Nunca entendi direito a lógica, o raciocínio da vida; e, na realidade, acho que nunca o entendi por perceber ser simples demais. Acabo complicando por me sentir injuriado com esta simplicidade. É só isso? Não, não, não pode ser só isso!
Dentro desta fauna de demônios que me seguem, dentre os mais perigosos estão aqueles que criei. Os que me apareceram pelo caminho lidei como lembranças de quinta, agora: como sou prepotente, até mesmos meus medos nascidos de mim são mais amedrontadores.

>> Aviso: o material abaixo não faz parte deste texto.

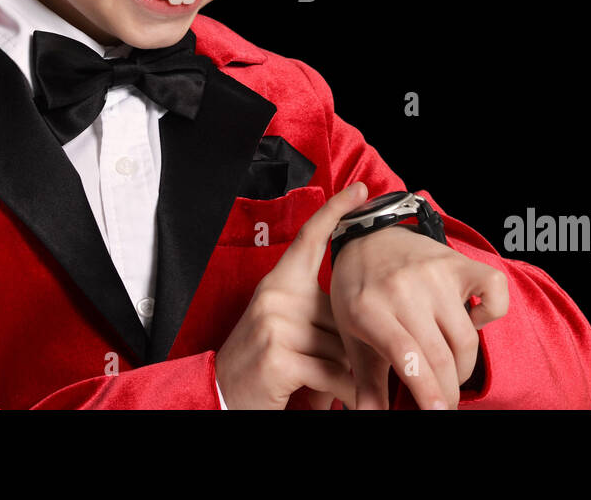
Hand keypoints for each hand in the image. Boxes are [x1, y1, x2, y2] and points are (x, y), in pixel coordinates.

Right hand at [215, 182, 370, 409]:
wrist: (223, 393)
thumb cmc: (264, 359)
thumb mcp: (286, 323)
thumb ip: (318, 311)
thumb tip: (367, 314)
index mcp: (279, 282)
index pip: (309, 238)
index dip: (336, 210)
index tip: (360, 191)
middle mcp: (275, 296)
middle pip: (345, 312)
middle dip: (351, 345)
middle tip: (333, 364)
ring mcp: (275, 325)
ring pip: (344, 346)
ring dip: (345, 372)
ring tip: (323, 381)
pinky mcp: (279, 357)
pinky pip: (335, 374)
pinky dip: (344, 392)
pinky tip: (332, 399)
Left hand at [329, 220, 508, 409]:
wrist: (368, 237)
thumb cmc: (359, 293)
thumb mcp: (352, 336)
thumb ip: (366, 383)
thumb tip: (372, 419)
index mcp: (369, 309)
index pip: (407, 357)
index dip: (428, 392)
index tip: (438, 414)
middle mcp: (403, 288)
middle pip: (440, 355)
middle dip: (448, 391)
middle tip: (444, 403)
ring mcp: (434, 273)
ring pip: (466, 337)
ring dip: (463, 365)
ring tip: (449, 369)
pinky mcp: (458, 262)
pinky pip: (495, 291)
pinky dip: (491, 314)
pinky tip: (471, 321)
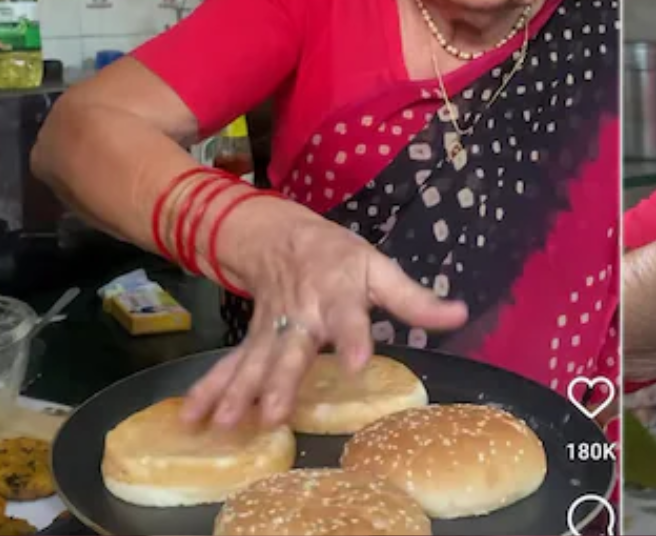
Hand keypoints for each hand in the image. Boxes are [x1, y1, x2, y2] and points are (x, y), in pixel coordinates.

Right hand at [181, 199, 467, 427]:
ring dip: (238, 392)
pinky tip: (191, 417)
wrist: (280, 235)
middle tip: (273, 413)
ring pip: (254, 361)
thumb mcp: (381, 269)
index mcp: (337, 292)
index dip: (354, 338)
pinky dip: (208, 389)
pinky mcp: (253, 339)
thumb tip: (460, 315)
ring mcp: (272, 328)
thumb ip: (416, 299)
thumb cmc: (341, 258)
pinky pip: (229, 365)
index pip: (349, 316)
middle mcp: (301, 313)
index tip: (356, 363)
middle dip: (280, 381)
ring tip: (226, 424)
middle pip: (290, 349)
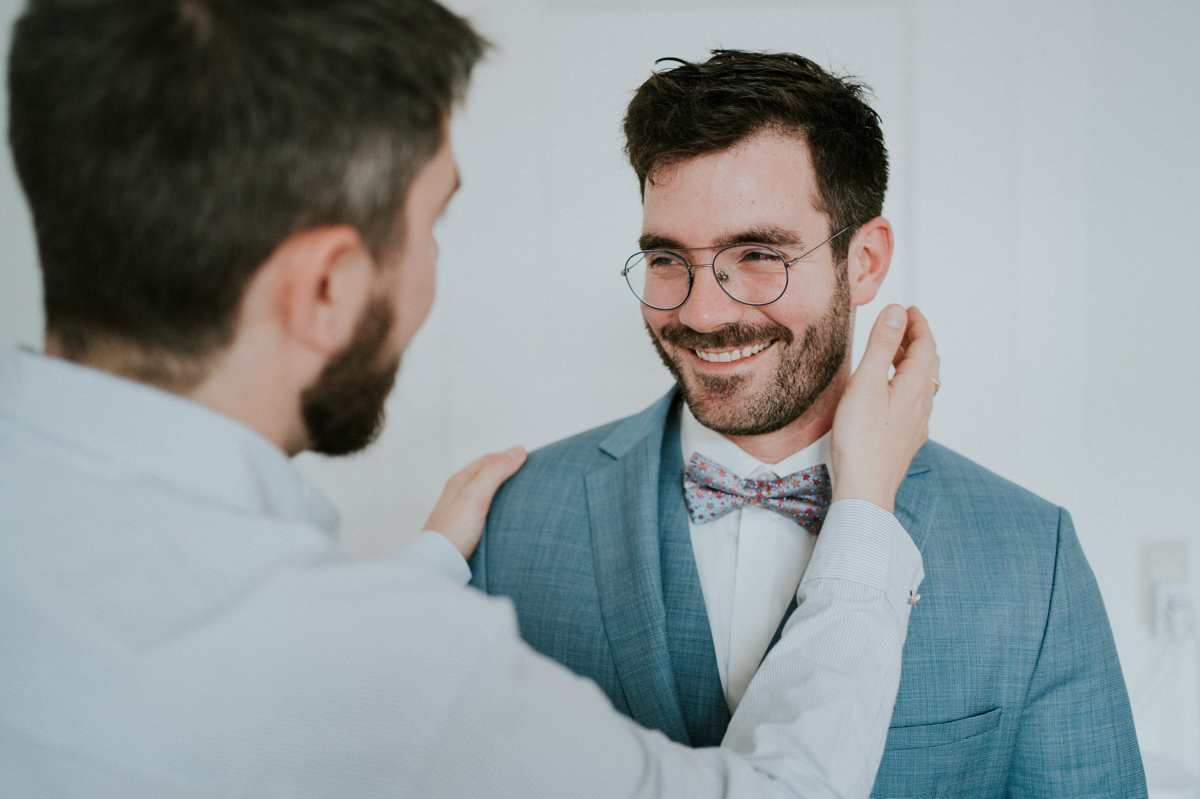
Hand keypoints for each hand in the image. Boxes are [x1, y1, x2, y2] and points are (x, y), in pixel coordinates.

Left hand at [424, 446, 526, 558]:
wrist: (438, 564)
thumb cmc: (454, 531)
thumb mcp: (476, 495)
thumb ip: (496, 472)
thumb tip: (518, 451)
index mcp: (459, 481)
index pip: (487, 460)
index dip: (507, 457)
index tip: (528, 459)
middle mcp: (458, 494)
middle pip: (485, 475)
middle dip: (505, 472)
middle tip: (527, 475)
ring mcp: (460, 512)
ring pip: (484, 494)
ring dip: (501, 491)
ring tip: (520, 495)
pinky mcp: (464, 530)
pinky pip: (484, 511)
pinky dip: (497, 508)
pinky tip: (506, 517)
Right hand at [831, 305, 938, 512]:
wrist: (866, 489)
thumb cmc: (861, 439)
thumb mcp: (866, 383)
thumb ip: (881, 345)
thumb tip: (896, 312)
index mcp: (915, 385)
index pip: (925, 345)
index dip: (918, 324)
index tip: (909, 310)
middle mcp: (923, 403)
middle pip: (928, 364)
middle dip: (917, 340)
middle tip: (902, 326)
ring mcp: (917, 424)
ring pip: (923, 385)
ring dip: (912, 363)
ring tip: (896, 354)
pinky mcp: (907, 439)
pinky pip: (915, 403)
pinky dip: (907, 385)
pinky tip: (893, 394)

quarta-feira, 16 de fevereiro de 2011

Poderia, se.

Agora eu poderia escrever o mais lindo poema de amor. Poderia escrever o mais belo conto de paixão. Poderia, pois não posso, não agora. Poderia, pois não tenho a quem dizer, a quem contar, a quem pedir para acender a luz para que eu possa melhor ler.
Agora eu poderia te dizer as mais belas palavras; mas a tí? A tí quem? Poderia se soubesse de ti, mas disto não sei. Sei bem sobre mim, sim. Sobre ti? Quem és?
Agora eu poderia recitar para mim os mais belos versos, citar os mais belos tons das mais belas manhãs, tardes, noites... Mas não, não posso. Poderia se me convencesse de que amo tanto assim a mim. Eu poderia me dizer o que dirias para ti mesmo, se.
Agora eu poderia fazer as mais belas declarações a mim mesmo; mas a mim? A mim quem? Poderia, se soubesse tanto quanto te digo saber de mim. Sobre mim? Quem és?
Não, não. Melhor, por agora, dar-me ao silêncio, ao suspense. Um dia as declaro, porém não em vão. Não, não; melhor agora não.